*Exercise goal:*
An exact reproduction of the records is required. Images must be left out.

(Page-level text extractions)
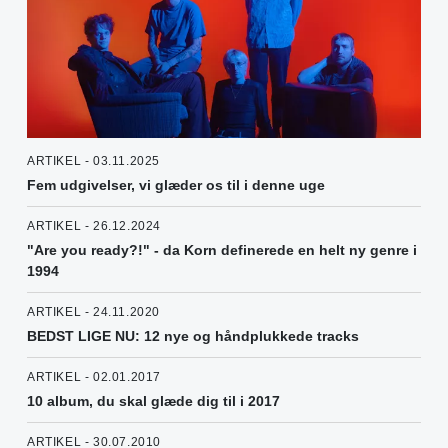
ARTIKEL - 03.11.2025
Fem udgivelser, vi glæder os til i denne uge
ARTIKEL - 26.12.2024
"Are you ready?!" - da Korn definerede en helt ny genre i
1994
ARTIKEL - 24.11.2020
BEDST LIGE NU: 12 nye og håndplukkede tracks
ARTIKEL - 02.01.2017
10 album, du skal glæde dig til i 2017
ARTIKEL - 30.07.2010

*Answer to the exercise:*
ARTIKEL - 03.11.2025
Fem udgivelser, vi glæder os til i denne uge
ARTIKEL - 26.12.2024
"Are you ready?!" - da Korn definerede en helt ny genre i
1994
ARTIKEL - 24.11.2020
BEDST LIGE NU: 12 nye og håndplukkede tracks
ARTIKEL - 02.01.2017
10 album, du skal glæde dig til i 2017
ARTIKEL - 30.07.2010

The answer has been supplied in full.